[PROBLEM TO WORK ON]: Search the data for the word "Subcommittee" and copy out every line that has it.

BEGIN PROVIDED MATERIAL

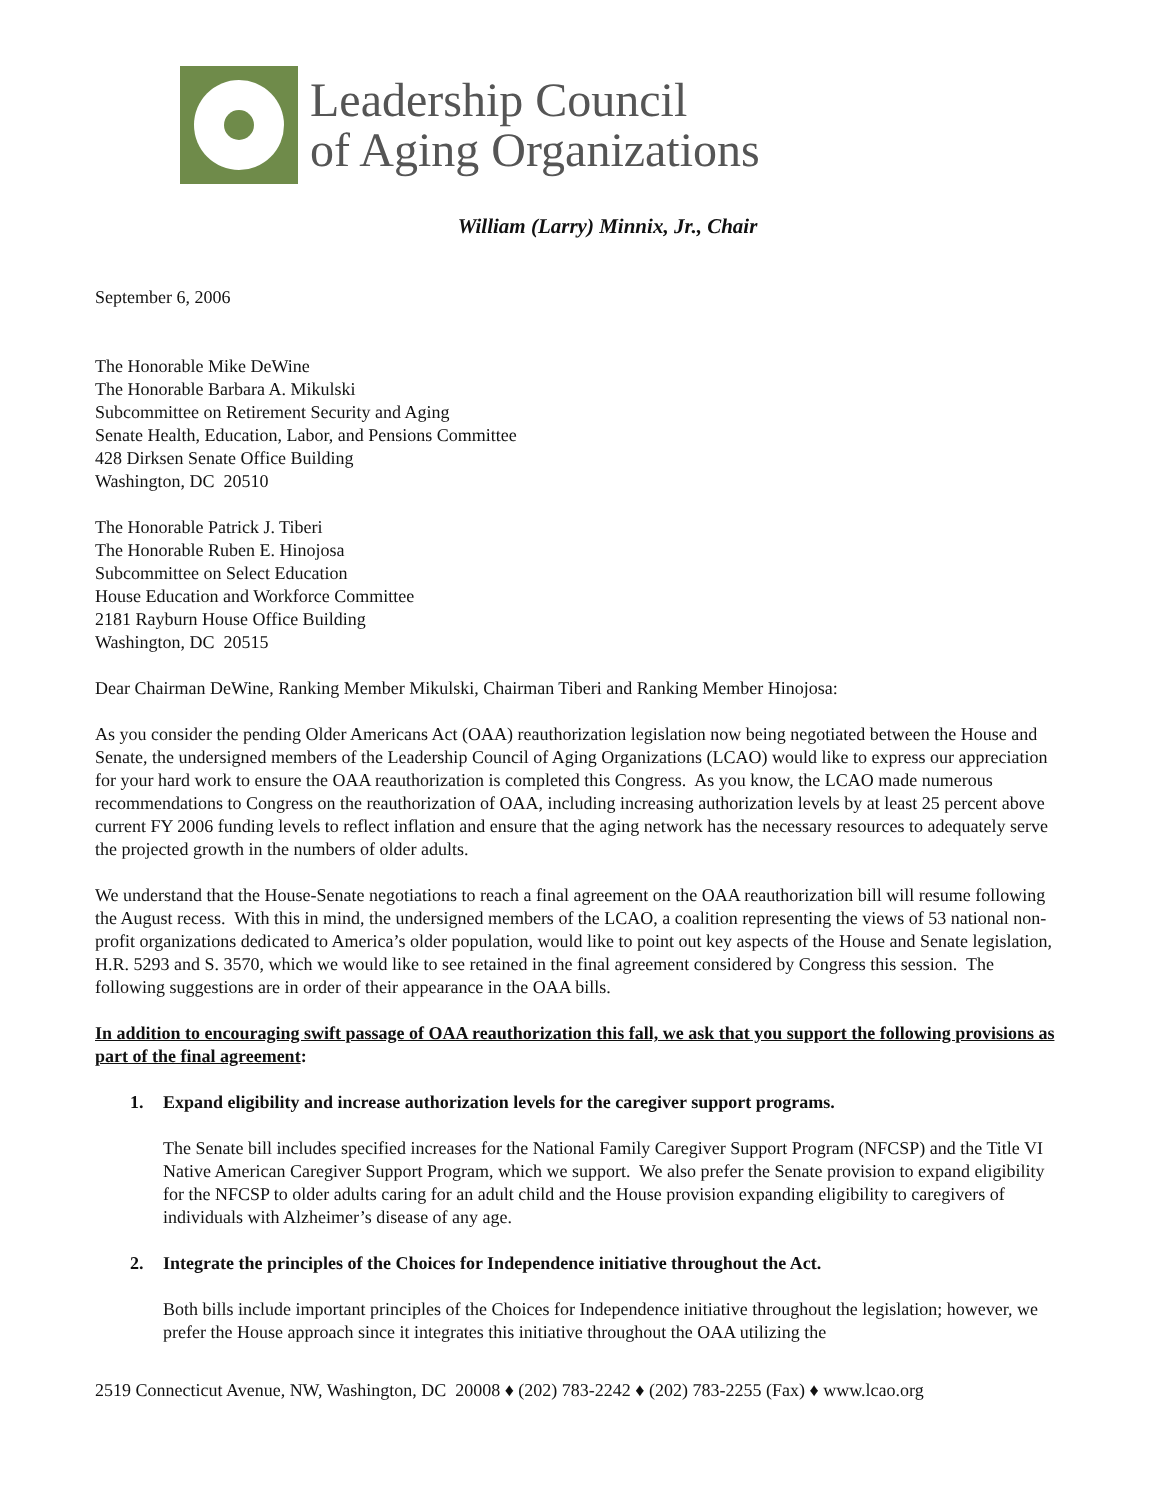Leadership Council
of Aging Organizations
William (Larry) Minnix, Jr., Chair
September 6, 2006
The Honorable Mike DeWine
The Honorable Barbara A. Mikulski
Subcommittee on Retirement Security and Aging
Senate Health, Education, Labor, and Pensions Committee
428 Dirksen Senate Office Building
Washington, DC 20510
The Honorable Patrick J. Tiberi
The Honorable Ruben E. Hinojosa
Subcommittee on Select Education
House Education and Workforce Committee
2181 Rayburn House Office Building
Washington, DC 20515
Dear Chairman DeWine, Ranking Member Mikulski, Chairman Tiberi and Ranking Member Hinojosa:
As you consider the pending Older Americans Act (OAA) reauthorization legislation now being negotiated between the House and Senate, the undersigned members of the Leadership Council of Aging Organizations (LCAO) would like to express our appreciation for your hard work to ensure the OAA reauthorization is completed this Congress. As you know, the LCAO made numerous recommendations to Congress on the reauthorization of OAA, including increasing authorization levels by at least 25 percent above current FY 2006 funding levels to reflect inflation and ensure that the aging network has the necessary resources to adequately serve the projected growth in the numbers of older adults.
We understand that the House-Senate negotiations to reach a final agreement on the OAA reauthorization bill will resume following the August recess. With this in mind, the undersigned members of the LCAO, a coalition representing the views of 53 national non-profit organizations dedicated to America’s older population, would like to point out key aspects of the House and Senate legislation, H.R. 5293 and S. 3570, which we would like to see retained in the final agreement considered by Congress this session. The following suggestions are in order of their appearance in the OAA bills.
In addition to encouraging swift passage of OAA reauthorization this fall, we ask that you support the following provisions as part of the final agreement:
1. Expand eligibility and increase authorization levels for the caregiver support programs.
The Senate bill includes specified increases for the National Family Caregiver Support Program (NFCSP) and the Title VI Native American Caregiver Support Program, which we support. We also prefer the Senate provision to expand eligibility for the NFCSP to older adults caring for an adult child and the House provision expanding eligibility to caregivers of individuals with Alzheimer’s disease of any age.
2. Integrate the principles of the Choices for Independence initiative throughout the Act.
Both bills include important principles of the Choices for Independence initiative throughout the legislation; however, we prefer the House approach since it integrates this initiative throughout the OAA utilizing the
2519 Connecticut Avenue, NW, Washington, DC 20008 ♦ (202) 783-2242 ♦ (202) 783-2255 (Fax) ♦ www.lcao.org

END PROVIDED MATERIAL

[TASK RESULT]:
Subcommittee on Retirement Security and Aging
Subcommittee on Select Education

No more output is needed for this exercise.